# Stevens 410 bolt retaining screw



## LEON MANLEY (Apr 20, 2010)

I have a Stevens (savage arms co.) mod 59A bolt action 410. The bolt retaining screw has worn and will allow the bolt to come completely out when extracting the shells. Any body know where one of these can be obtained? 
Thanks


----------



## GAR (Apr 20, 2010)

*Parts*

Try here:

http://www.gunpartscorp.com/catalog/Products.aspx?catid=5568


----------



## LEON MANLEY (Apr 22, 2010)

GAR said:


> Try here:
> 
> http://www.gunpartscorp.com/catalog/Products.aspx?catid=5568



Thanks for the info.
The part that I need shows that they are sold out.


----------



## Fishin & Hunting (Apr 23, 2010)

Is the bolt retaining screw you are talking about on the bolt or other part of the gun?


----------



## LEON MANLEY (Apr 23, 2010)

It's #23 on the exploded diagram on the gunspartscorp.com
It's called a bolt stop screw.
It screws in from the out side of the bolt housing into a slot in the bolt so as to prevent the bolt from coming out of the gun upon extraction of a shell.


----------



## Washington95 (Apr 23, 2010)

Might have to have gunsmith/machinist make one if you have the old one if cost is reasonable to you, or check/call Numrich arms to see if they might have a screw that you can shorten, etc, to fit.  Need size, threads/in, etc


----------



## Fishin & Hunting (Apr 23, 2010)

Well the two I have are a model 37 and 58.  But if you can find the same screw off one of them, you can have it.  I don't have the bolts for these guns.


----------



## LEON MANLEY (Apr 24, 2010)

Fishin & Hunting said:


> Well the two I have are a model 37 and 58.  But if you can find the same screw off one of them, you can have it.  I don't have the bolts for these guns.




Thanks;
This is actually for a friend of mine.
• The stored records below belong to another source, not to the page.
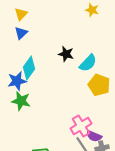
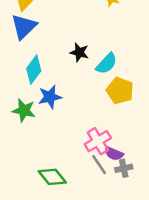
blue triangle: (21, 33) -> (24, 27), size x1.6
blue star: (17, 81) -> (50, 97), moved

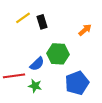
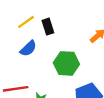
blue semicircle: (37, 64) -> (28, 48), moved

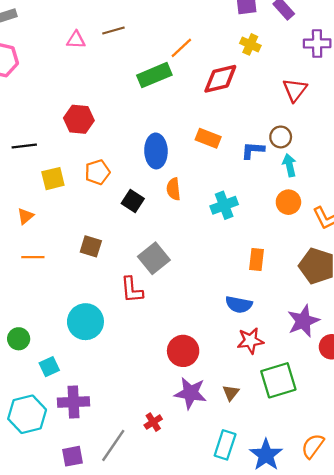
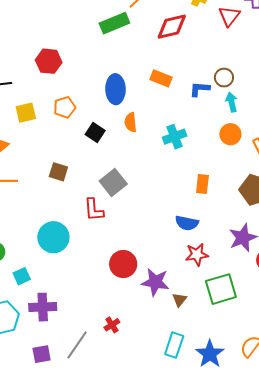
red triangle: (295, 90) -> (229, 16), moved
red circle: (183, 351) -> (123, 264), moved
purple star: (190, 393) -> (155, 282), moved

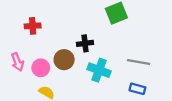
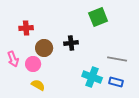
brown circle: (64, 60) -> (44, 48), moved
cyan cross: (99, 70) -> (92, 77), moved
I'll take some pics of the gun and the screw removed and do a comparison.


----------



## LEON MANLEY (Apr 25, 2010)

pics posted


----------



## Fishin & Hunting (Apr 26, 2010)

The model 37 doesn't have that screw.  The 58 has a screw with a clip on it.  As of now I can't get the screw to budge.  Have some liquid wrench on it now and will try it in a day or two.


----------



## LEON MANLEY (Apr 27, 2010)

Thanks I have not had any luck anywhere.


----------



## Fishin & Hunting (Apr 28, 2010)

*Here is what I have*

Here it what I have, it looks like it will not work, but here it is.


----------



## LEON MANLEY (Apr 28, 2010)

I agree looks to be a courser thread and the head is different.
I guess I will have to make one.
That's gonna be fun.
Thanks for the effort.


----------